__WHAT THE TASK REQUIRES__: Give back nothing but the number of lines in these entries that contain the word "counter".

__DATA PROVIDED__:

"""

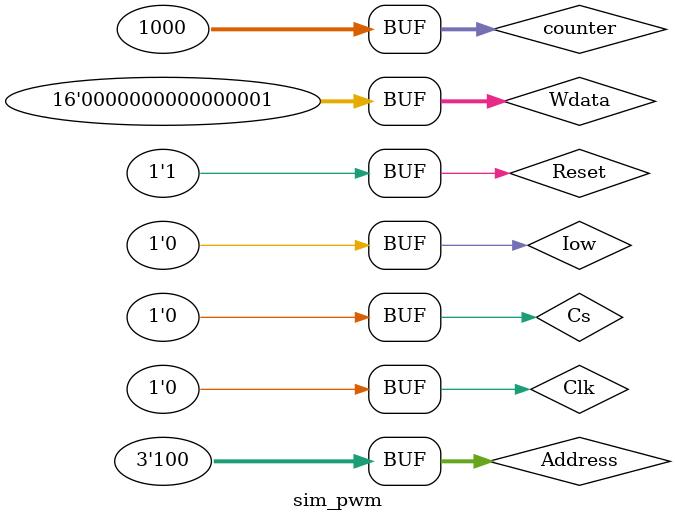
<source format=v>
`timescale 1ns / 1ps


module sim_pwm(
    );
//input Reset,input [2:0] Address,input Cs,input Clk,input Iow,input [15:0] Wdata,output Pwm    
reg Reset;
reg [2:0] Address;
reg Cs;
reg Clk;
reg Iow;
reg [15:0] Wdata;
wire Pwm;
reg [31:0] counter=0;
    dev_pwm uut1(Reset,Address,Cs,Clk,Iow,Wdata,Pwm);
    
    always
    begin
        Reset = 1;
        Address = 0;
        Cs = 0;
        Clk = 0;
        Iow = 0;
        Wdata = 0;
        #5;
        //¿ªÊ¼Reset
        Reset = 0;
        Clk = 0;
        #5;
        //¿ªÊ¼Ð´²ÎÊý
        Reset = 1;
        Cs = 1;
        Iow = 1;
        Address = 0;
        Wdata = 12;//¸ø1ºÅmaxval¼Ä´æÆ÷Ð´×î´óÖµ12
        Clk = 1;//ClkÉÏÉýÑØÐ´Èë
        #5;
        Clk = 0;
        #5;

        Address = 2;
        Wdata = 4;//¸ø2ºÅcompval¼Ä´æÆ÷Ð´±È½ÏÖµ4
        Clk = 1;//ClkÉÏÉýÑØÐ´Èë
        #5;
        Clk = 0;
        #5;
        
        Address = 4;
        Wdata = 1;//¸ø0ºÅ¿ØÖÆ¼Ä´æÆ÷Ð´Ê¹ÄÜÐÅºÅ1
        Clk = 1;//ClkÉÏÉýÑØÐ´Èë
        #5;
        Clk = 0;
        #5;
        
        Cs = 0;
        Iow = 0;
        
        for(counter = 0;counter<1000;counter=counter+1)
        begin
            Clk=1;
            #5;
            Clk=0;
            #5;
        end
        
    
    end
    
    
endmodule

</source>
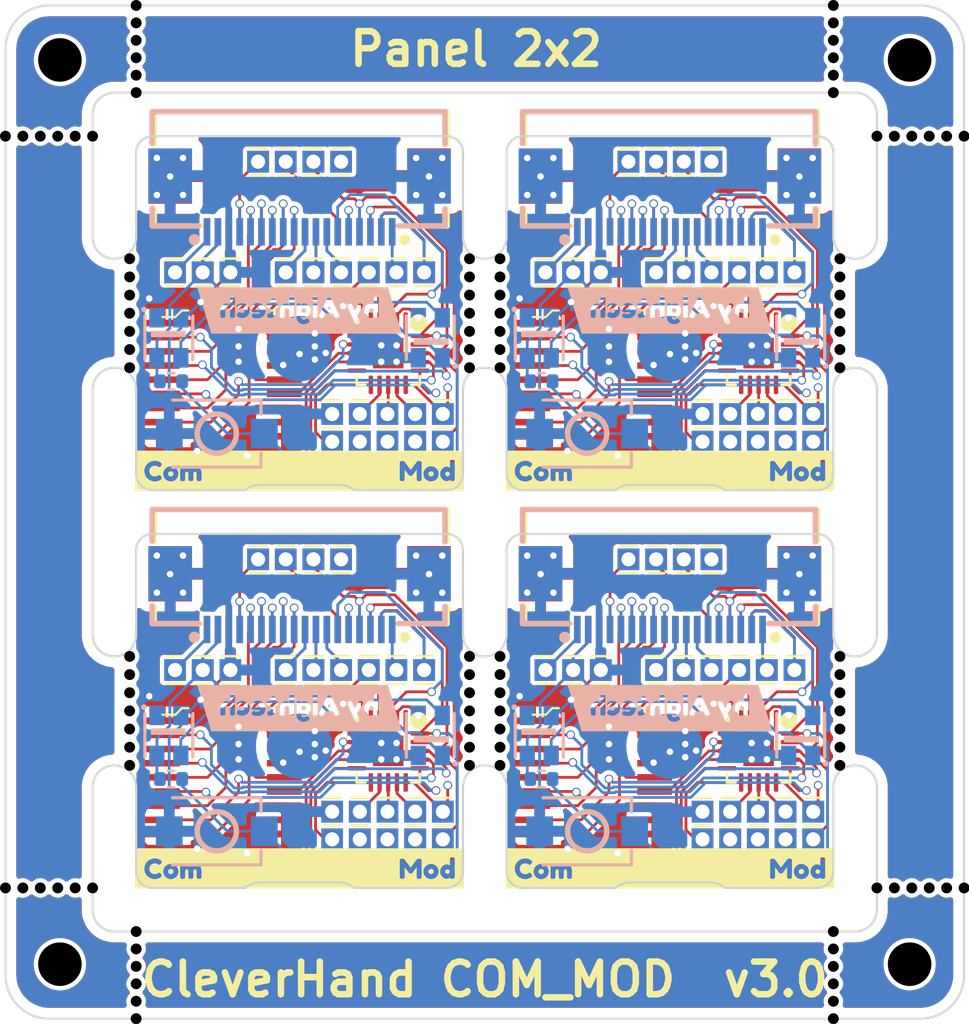
<source format=kicad_pcb>
(kicad_pcb
	(version 20240108)
	(generator "pcbnew")
	(generator_version "8.0")
	(general
		(thickness 0.8)
		(legacy_teardrops no)
	)
	(paper "User" 59.9948 80.01)
	(title_block
		(title "Com. module")
		(date "2023-12-25")
		(rev "1.0")
		(company "Aightech")
	)
	(layers
		(0 "F.Cu" signal)
		(1 "In1.Cu" signal)
		(2 "In2.Cu" signal)
		(31 "B.Cu" signal)
		(34 "B.Paste" user)
		(35 "F.Paste" user)
		(36 "B.SilkS" user "B.Silkscreen")
		(37 "F.SilkS" user "F.Silkscreen")
		(38 "B.Mask" user)
		(39 "F.Mask" user)
		(40 "Dwgs.User" user "User.Drawings")
		(41 "Cmts.User" user "User.Comments")
		(44 "Edge.Cuts" user)
		(45 "Margin" user)
		(46 "B.CrtYd" user "B.Courtyard")
		(47 "F.CrtYd" user "F.Courtyard")
		(49 "F.Fab" user)
		(50 "User.1" user)
		(51 "User.2" user)
	)
	(setup
		(stackup
			(layer "F.SilkS"
				(type "Top Silk Screen")
			)
			(layer "F.Paste"
				(type "Top Solder Paste")
			)
			(layer "F.Mask"
				(type "Top Solder Mask")
				(thickness 0.01)
			)
			(layer "F.Cu"
				(type "copper")
				(thickness 0.035)
			)
			(layer "dielectric 1"
				(type "prepreg")
				(thickness 0.1)
				(material "FR4")
				(epsilon_r 4.5)
				(loss_tangent 0.02)
			)
			(layer "In1.Cu"
				(type "copper")
				(thickness 0.035)
			)
			(layer "dielectric 2"
				(type "core")
				(thickness 0.44)
				(material "FR4")
				(epsilon_r 4.5)
				(loss_tangent 0.02)
			)
			(layer "In2.Cu"
				(type "copper")
				(thickness 0.035)
			)
			(layer "dielectric 3"
				(type "prepreg")
				(thickness 0.1)
				(material "FR4")
				(epsilon_r 4.5)
				(loss_tangent 0.02)
			)
			(layer "B.Cu"
				(type "copper")
				(thickness 0.035)
			)
			(layer "B.Mask"
				(type "Bottom Solder Mask")
				(thickness 0.01)
			)
			(layer "B.Paste"
				(type "Bottom Solder Paste")
			)
			(layer "B.SilkS"
				(type "Bottom Silk Screen")
			)
			(copper_finish "None")
			(dielectric_constraints no)
		)
		(pad_to_mask_clearance 0)
		(allow_soldermask_bridges_in_footprints no)
		(aux_axis_origin -22 0)
		(grid_origin -22 0)
		(pcbplotparams
			(layerselection 0x00010fc_ffffffff)
			(plot_on_all_layers_selection 0x0000000_00000000)
			(disableapertmacros no)
			(usegerberextensions no)
			(usegerberattributes yes)
			(usegerberadvancedattributes yes)
			(creategerberjobfile yes)
			(dashed_line_dash_ratio 12.000000)
			(dashed_line_gap_ratio 3.000000)
			(svgprecision 4)
			(plotframeref no)
			(viasonmask no)
			(mode 1)
			(useauxorigin no)
			(hpglpennumber 1)
			(hpglpenspeed 20)
			(hpglpendiameter 15.000000)
			(pdf_front_fp_property_popups yes)
			(pdf_back_fp_property_popups yes)
			(dxfpolygonmode yes)
			(dxfimperialunits yes)
			(dxfusepcbnewfont yes)
			(psnegative no)
			(psa4output no)
			(plotreference yes)
			(plotvalue yes)
			(plotfptext yes)
			(plotinvisibletext no)
			(sketchpadsonfab no)
			(subtractmaskfromsilk no)
			(outputformat 1)
			(mirror no)
			(drillshape 1)
			(scaleselection 1)
			(outputdirectory "")
		)
	)
	(net 0 "")
	(net 1 "Board_0-+3.3V")
	(net 2 "Board_0-/AIN0")
	(net 3 "Board_0-/AUX1")
	(net 4 "Board_0-/AUX2")
	(net 5 "Board_0-/AUX3")
	(net 6 "Board_0-/CSB")
	(net 7 "Board_0-/GPIO")
	(net 8 "Board_0-/I2C_SDA")
	(net 9 "Board_0-/IO1_in")
	(net 10 "Board_0-/IO1_out")
	(net 11 "Board_0-/IO2")
	(net 12 "Board_0-/LED_IN")
	(net 13 "Board_0-/LED_OUT")
	(net 14 "Board_0-/PICO")
	(net 15 "Board_0-/PICO_ARM")
	(net 16 "Board_0-/POCI")
	(net 17 "Board_0-/SCLK")
	(net 18 "Board_0-/SCLK_ARM")
	(net 19 "Board_0-/SPICS_ARM")
	(net 20 "Board_0-/SWDIO{slash}POCI_ARM")
	(net 21 "Board_0-/Vcap")
	(net 22 "Board_0-/addr_bus_0")
	(net 23 "Board_0-/addr_bus_1")
	(net 24 "Board_0-/addr_bus_2")
	(net 25 "Board_0-/addr_bus_3")
	(net 26 "Board_0-/addr_bus_4")
	(net 27 "Board_0-/addr_mod_0")
	(net 28 "Board_0-/addr_mod_1")
	(net 29 "Board_0-/addr_mod_2")
	(net 30 "Board_0-/addr_mod_3")
	(net 31 "Board_0-/addr_mod_4")
	(net 32 "Board_0-/extRef")
	(net 33 "Board_0-/i2C_SCL")
	(net 34 "Board_0-GND")
	(net 35 "Board_0-Net-(LED1-DO)")
	(net 36 "Board_0-unconnected-(U1-P00-Pad1)")
	(net 37 "Board_1-+3.3V")
	(net 38 "Board_1-/AIN0")
	(net 39 "Board_1-/AUX1")
	(net 40 "Board_1-/AUX2")
	(net 41 "Board_1-/AUX3")
	(net 42 "Board_1-/CSB")
	(net 43 "Board_1-/GPIO")
	(net 44 "Board_1-/I2C_SDA")
	(net 45 "Board_1-/IO1_in")
	(net 46 "Board_1-/IO1_out")
	(net 47 "Board_1-/IO2")
	(net 48 "Board_1-/LED_IN")
	(net 49 "Board_1-/LED_OUT")
	(net 50 "Board_1-/PICO")
	(net 51 "Board_1-/PICO_ARM")
	(net 52 "Board_1-/POCI")
	(net 53 "Board_1-/SCLK")
	(net 54 "Board_1-/SCLK_ARM")
	(net 55 "Board_1-/SPICS_ARM")
	(net 56 "Board_1-/SWDIO{slash}POCI_ARM")
	(net 57 "Board_1-/Vcap")
	(net 58 "Board_1-/addr_bus_0")
	(net 59 "Board_1-/addr_bus_1")
	(net 60 "Board_1-/addr_bus_2")
	(net 61 "Board_1-/addr_bus_3")
	(net 62 "Board_1-/addr_bus_4")
	(net 63 "Board_1-/addr_mod_0")
	(net 64 "Board_1-/addr_mod_1")
	(net 65 "Board_1-/addr_mod_2")
	(net 66 "Board_1-/addr_mod_3")
	(net 67 "Board_1-/addr_mod_4")
	(net 68 "Board_1-/extRef")
	(net 69 "Board_1-/i2C_SCL")
	(net 70 "Board_1-GND")
	(net 71 "Board_1-Net-(LED1-DO)")
	(net 72 "Board_1-unconnected-(U1-P00-Pad1)")
	(net 73 "Board_2-+3.3V")
	(net 74 "Board_2-/AIN0")
	(net 75 "Board_2-/AUX1")
	(net 76 "Board_2-/AUX2")
	(net 77 "Board_2-/AUX3")
	(net 78 "Board_2-/CSB")
	(net 79 "Board_2-/GPIO")
	(net 80 "Board_2-/I2C_SDA")
	(net 81 "Board_2-/IO1_in")
	(net 82 "Board_2-/IO1_out")
	(net 83 "Board_2-/IO2")
	(net 84 "Board_2-/LED_IN")
	(net 85 "Board_2-/LED_OUT")
	(net 86 "Board_2-/PICO")
	(net 87 "Board_2-/PICO_ARM")
	(net 88 "Board_2-/POCI")
	(net 89 "Board_2-/SCLK")
	(net 90 "Board_2-/SCLK_ARM")
	(net 91 "Board_2-/SPICS_ARM")
	(net 92 "Board_2-/SWDIO{slash}POCI_ARM")
	(net 93 "Board_2-/Vcap")
	(net 94 "Board_2-/addr_bus_0")
	(net 95 "Board_2-/addr_bus_1")
	(net 96 "Board_2-/addr_bus_2")
	(net 97 "Board_2-/addr_bus_3")
	(net 98 "Board_2-/addr_bus_4")
	(net 99 "Board_2-/addr_mod_0")
	(net 100 "Board_2-/addr_mod_1")
	(net 101 "Board_2-/addr_mod_2")
	(net 102 "Board_2-/addr_mod_3")
	(net 103 "Board_2-/addr_mod_4")
	(net 104 "Board_2-/extRef")
	(net 105 "Board_2-/i2C_SCL")
	(net 106 "Board_2-GND")
	(net 107 "Board_2-Net-(LED1-DO)")
	(net 108 "Board_2-unconnected-(U1-P00-Pad1)")
	(net 109 "Board_3-+3.3V")
	(net 110 "Board_3-/AIN0")
	(net 111 "Board_3-/AUX1")
	(net 112 "Board_3-/AUX2")
	(net 113 "Board_3-/AUX3")
	(net 114 "Board_3-/CSB")
	(net 115 "Board_3-/GPIO")
	(net 116 "Board_3-/I2C_SDA")
	(net 117 "Board_3-/IO1_in")
	(net 118 "Board_3-/IO1_out")
	(net 119 "Board_3-/IO2")
	(net 120 "Board_3-/LED_IN")
	(net 121 "Board_3-/LED_OUT")
	(net 122 "Board_3-/PICO")
	(net 123 "Board_3-/PICO_ARM")
	(net 124 "Board_3-/POCI")
	(net 125 "Board_3-/SCLK")
	(net 126 "Board_3-/SCLK_ARM")
	(net 127 "Board_3-/SPICS_ARM")
	(net 128 "Board_3-/SWDIO{slash}POCI_ARM")
	(net 129 "Board_3-/Vcap")
	(net 130 "Board_3-/addr_bus_0")
	(net 131 "Board_3-/addr_bus_1")
	(net 132 "Board_3-/addr_bus_2")
	(net 133 "Board_3-/addr_bus_3")
	(net 134 "Board_3-/addr_bus_4")
	(net 135 "Board_3-/addr_mod_0")
	(net 136 "Board_3-/addr_mod_1")
	(net 137 "Board_3-/addr_mod_2")
	(net 138 "Board_3-/addr_mod_3")
	(net 139 "Board_3-/addr_mod_4")
	(net 140 "Board_3-/extRef")
	(net 141 "Board_3-/i2C_SCL")
	(net 142 "Board_3-GND")
	(net 143 "Board_3-Net-(LED1-DO)")
	(net 144 "Board_3-unconnected-(U1-P00-Pad1)")
	(footprint "NPTH" (layer "F.Cu") (at -0.700001 16.624999))
	(footprint "Connector_PinHeader_1.27mm:PinHeader_1x01_P1.27mm_Vertical" (layer "F.Cu") (at 2.785 12.25))
	(footprint "NPTH" (layer "F.Cu") (at 16 0))
	(footprint "NPTH" (layer "F.Cu") (at 0.7 33.208333))
	(footprint "NPTH" (layer "F.Cu") (at 0.7 16.624999))
	(footprint "Connector_PinHeader_1.27mm:PinHeader_1x01_P1.27mm_Vertical" (layer "F.Cu") (at -7.865 30.500001))
	(footprint "NPTH" (layer "F.Cu") (at 16 44.900001))
	(footprint "Connector_PinHeader_1.27mm:PinHeader_1x01_P1.27mm_Vertical" (layer "F.Cu") (at 9.994999 37.000001))
	(footprint "NPTH" (layer "F.Cu") (at 16.299999 33.208333))
	(footprint "Connector_PinHeader_1.27mm:PinHeader_1x01_P1.27mm_Vertical" (layer "F.Cu") (at 14.215 30.500001))
	(footprint "NPTH" (layer "F.Cu") (at -16 1.6))
	(footprint "Connector_PinHeader_1.27mm:PinHeader_1x01_P1.27mm_Vertical" (layer "F.Cu") (at -4.465 37.000001 180))
	(footprint "NPTH" (layer "F.Cu") (at 16 43.300001))
	(footprint "Connector_PinHeader_1.27mm:PinHeader_1x01_P1.27mm_Vertical" (layer "F.Cu") (at -10.405 25.420001))
	(footprint "Connector_PinHeader_1.27mm:PinHeader_1x01_P1.27mm_Vertical" (layer "F.Cu") (at 10.405 30.500001))
	(footprint "NPTH" (layer "F.Cu") (at -16.3 12.458333))
	(footprint "00_lcsc:FPC-SMD_18P-P0.50_FPC-05F-18PH20" (layer "F.Cu") (at 8.5 27.350001 180))
	(footprint "NPTH" (layer "F.Cu") (at -16 43.300001))
	(footprint "Connector_PinHeader_1.27mm:PinHeader_1x01_P1.27mm_Vertical" (layer "F.Cu") (at -4.055 12.25))
	(footprint "NPTH" (layer "F.Cu") (at 0.7 14.124999))
	(footprint "NPTH" (layer "F.Cu") (at 18 40.5))
	(footprint "Connector_PinHeader_1.27mm:PinHeader_1x01_P1.27mm_Vertical" (layer "F.Cu") (at -5.735001 38.270001))
	(footprint "00_Custom:QFN-20-1EP_3x3mm_P0.4mm_EP1.4x1.4mm" (layer "F.Cu") (at 12.569999 34.210001 -90))
	(footprint "Connector_PinHeader_1.27mm:PinHeader_1x01_P1.27mm_Vertical" (layer "F.Cu") (at 13.804999 37.000001 180))
	(footprint "Connector_PinHeader_1.27mm:PinHeader_1x01_P1.27mm_Vertical" (layer "F.Cu") (at 15.074999 18.75 180))
	(footprint "Connector_PinHeader_1.27mm:PinHeader_1x01_P1.27mm_Vertical" (layer "F.Cu") (at 12.534999 38.270001))
	(footprint "NPTH" (layer "F.Cu") (at -16.3 14.958332))
	(footprint "Connector_PinHeader_1.27mm:PinHeader_1x01_P1.27mm_Vertical" (layer "F.Cu") (at 6.595 25.420001))
	(footprint "Connector_PinHeader_1.27mm:PinHeader_1x01_P1.27mm_Vertical" (layer "F.Cu") (at 5.325 30.500001 180))
	(footprint "digikey-footprints:TSSOP-20_W4.4mm" (layer "F.Cu") (at 5 35.750001 -90))
	(footprint "Connector_PinHeader_1.27mm:PinHeader_1x01_P1.27mm_Vertical" (layer "F.Cu") (at 15.074999 20.02))
	(footprint "NPTH" (layer "F.Cu") (at 0.7 31.541667))
	(footprint "Connector_PinHeader_1.27mm:PinHeader_1x01_P1.27mm_Vertical" (layer "F.Cu") (at 10.405 7.17))
	(footprint "NPTH" (layer "F.Cu") (at 16 44.100001))
	(footprint "Connector_PinHeader_1.27mm:PinHeader_1x01_P1.27mm_Vertical" (layer "F.Cu") (at 4.055 30.500001))
	(footprint "NPTH" (layer "F.Cu") (at -16.3 16.624999))
	(footprint "Connector_PinHeader_1.27mm:PinHeader_1x01_P1.27mm_Vertical" (layer "F.Cu") (at -5.735001 18.75 180))
	(footprint "Connector_PinHeader_1.27mm:PinHeader_1x01_P1.27mm_Vertical" (layer "F.Cu") (at 10.405 25.420001))
	(footprint "NPTH" (layer "F.Cu") (at -21.2 6))
	(footprint "00_Custom:QFN-20-1EP_3x3mm_P0.4mm_EP1.4x1.4mm" (layer "F.Cu") (at -4.430001 34.210001 -90))
	(footprint "NPTH" (layer "F.Cu") (at -0.700001 12.458333))
	(footprint "NPTH" (layer "F.Cu") (at 16.299999 34.875))
	(footprint "Connector_PinHeader_1.27mm:PinHeader_1x01_P1.27mm_Vertical" (layer "F.Cu") (at 7.865 12.25))
	(footprint "NPTH" (layer "F.Cu") (at -16.3 15.791666))
	(footprint "kibuzzard-658C3FF8" (layer "F.Cu") (at 8.499999 39.600001))
	(footprint "NPTH" (layer "F.Cu") (at -19.6 6))
	(footprint "Connector_PinHeader_1.27mm:PinHeader_1x01_P1.27mm_Vertical" (layer "F.Cu") (at 9.994999 18.75))
	(footprint "Capacitor_SMD:C_0402_1005Metric" (layer "F.Cu") (at -5.140001 31.690001 180))
	(footprint "Connector_PinHeader_1.27mm:PinHeader_1x01_P1.27mm_Vertical" (layer "F.Cu") (at 12.535 18.75 180))
	(footprint "NPTH" (layer "F.Cu") (at 0.7 32.375))
	(footprint "00_Custom:QFN-20-1EP_3x3mm_P0.4mm_EP1.4x1.4mm" (layer "F.Cu") (at 12.569999 15.96 -90))
	(footprint "Connector_PinHeader_1.27mm:PinHeader_1x01_P1.27mm_Vertical" (layer "F.Cu") (at 11.264999 20.02))
	(footprint "NPTH" (layer "F.Cu") (at 16 0.8))
	(footprint "NPTH" (layer "F.Cu") (at -20.4 40.5))
	(footprint "Connector_PinHeader_1.27mm:PinHeader_1x01_P1.27mm_Vertical" (layer "F.Cu") (at -12.945 12.25))
	(footprint "Connector_PinHeader_1.27mm:PinHeader_1x01_P1.27mm_Vertical" (layer "F.Cu") (at -3.195001 38.270001))
	(footprint "NPTH" (layer "F.Cu") (at 16.299999 12.458333))
	(footprint "Connector_PinHeader_1.27mm:PinHeader_1x01_P1.27mm_Vertical" (layer "F.Cu") (at -7.005001 20.02))
	(footprint "NPTH" (layer "F.Cu") (at -0.700001 32.375))
	(footprint "Capacitor_SMD:C_0402_1005Metric"
		(layer "F.Cu")
		(uuid "4850386b-49f8-4512-8135-289c75d5dfb7")
		(at -5.140001 13.44 180)
		(descr "Capacitor SMD 0402 (1005 Metric), square (rectangular) end terminal, IPC_7351 nominal, (Body size source: IPC-SM-782 page 76, https://www.pcb-3d.com/wordpress/wp-content/uploads/ipc-sm-782a_amendment_1_and_2.pdf), generated with kicad-footprint-generator")
		(tags "capacitor")
		(property "Reference" "C1"
			(at 0 -1.16 0)
			(unlocked yes)
			(layer "Dwgs.User")
			(hide yes)
			(uuid "9abe3b8f-97fa-4a66-9dcc-235e9aeafe56")
			(effects
				(font
					(size 1 1)
					(thickness 0.15)
				)
			)
		)
		(property "Value" "4.7uF"
			(at 0 1.16 0)
			(unlocked yes)
			(layer "Dwgs.User")
			(hide yes)
			(uuid "6b6b3236-091c-4695-a777-050bd2d727b9")
			(effects
				(font
					(size 1 1)
					(thickness 0.15)
				)
			)
		)
		(property "Footprint" "Capacitor_SMD:C_0402_1005Metric"
			(at 0 0 180)
			(unlocked yes)
			(layer "F.Fab")
			(hide yes)
			(uuid "70e7d112-2cbf-4612-bc56-ef5834a70325")
			(effects
				(font
					(size 1.27 1.27)
					(thickness 0.15)
				)
			)
		)
		(property "Datasheet" ""
			(at 0 0 180)
			(unlocked yes)
			(layer "F.Fab")
			(hide yes)
			(uuid "7f06df96-dff0-44b1-b402-ec0f74080a62")
			(effects
				(font
					(size 1.27 1.27)
					(thickness 0.15)
				)
			)
		)
		(property "Description" ""
			(at 0 0 180)
			(unlocked yes)
			(layer "F.Fab")
			(hide yes)
			(uuid "4164d5a6-58af-47d0-9fb2-ab5be9393d64")
			(effects
				(font
					(size 1.27 1.27)
					(thickness 0.15)
				)
			)
		)
		(property "LCSC" "C23733"
			(at 0 0 0)
			(layer "F.Fab")
			(hide yes)
			(uuid "207007ac-d5c9-4f38-9e1d-865e63635d5c")
			(effects
				(font
					(size 1 1)
					(thickness 0.15)
				)
			)
		)
		(path "/8ac98014-6dee-4d64-b4f2-f41d4bdb9e1f")
		(attr smd)
		(fp_line
			(start 0.91 0.46)
			(end -0.91 0.46)
			(stroke
				(width 0.05)
				(type solid)
			)
			(layer "Dwgs.User")
			(uuid "e4e8592e-35b7-4f43-af42-05af27ce7cd2")
		)
		(fp_line
			(start 0.91 -0.46)
			(end 0.91 0.46)
			(stroke
				(width 0.05)
				(type solid)
			)
			(layer "Dwgs.User")
			(uuid "59c79610-1fc7-4865-8e71-65a943b1c823")
		)
		(fp_line
			(start 0.5 0.25)
			(end -0.5 0.25)
			(stroke
				(width 0.1)
				(type solid)
			)
			(layer "Dwgs.User")
			(uuid "817db5ed-3fc6-483a-8dff-00f3ea054f29")
		)
		(fp_line
			(start 0.5 -0.25)
			(end 0.5 0.25)
			(stroke
				(width 0.1)
				(type solid)
			)
			(layer "Dwgs.User")
			(uuid "ecb88873-b665-4852-a19e-247d032664e3")
		)
		(fp_line
			(start -0.107836 0.36)
			(end 0.107836 0.36)
			(stroke
				(width 0.12)
				(type solid)
			)
			(layer "Dwgs.User")
			(uuid "471404b8-5b13-45ea-8885-e9b6bdef3e6f")
		)
		(fp_line
			(start -0.107836 -0.36)
			(end 0.107836 -0.36)
			(stroke
				(width 0.12)
				(type solid)
			)
			(layer "Dwgs.User")
			(uuid "021b6d0d-f82d-4898-a8e3-defe00ac0a67")
		)
		(fp_line
			(start -0.5 0.25)
			(end -0.5 -0.25)
			(stroke
				(width 0.1)
				(type solid)
			)
			(layer "Dwgs.User")
			(uuid "90820096-659f-4919-b13b-815811548fa5")
		)
		(fp_line
			(start -0.5 -0.25)
			(end 0.5 -0.25)
			(stroke
				(width 0.1)
				(type solid)
			)
			(layer "Dwgs.User")
			(uuid "5ff10df1-38c5-4ae8-b709-a27fddb5f6da")
		)
		(fp_line
			(start -0.91 0.46)
			(end -0.91 -0.46)
			(stroke
				(width 0.05)
				(type solid)
			)
			(layer "Dwgs.User")
			(uuid "403368b4-9a39-4f39-9ac8-9c39bd4ea12e")
		)
		(fp_line
			(start -0.91 -0.46)
			(end 0.91 -0.46)
			(stroke
				(width 0.05)
				(type solid)
			)
			(layer "Dwgs.User")
			(uuid "46
... [1982081 chars truncated]
</source>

"""

__WRITTEN SOLUTION__: 2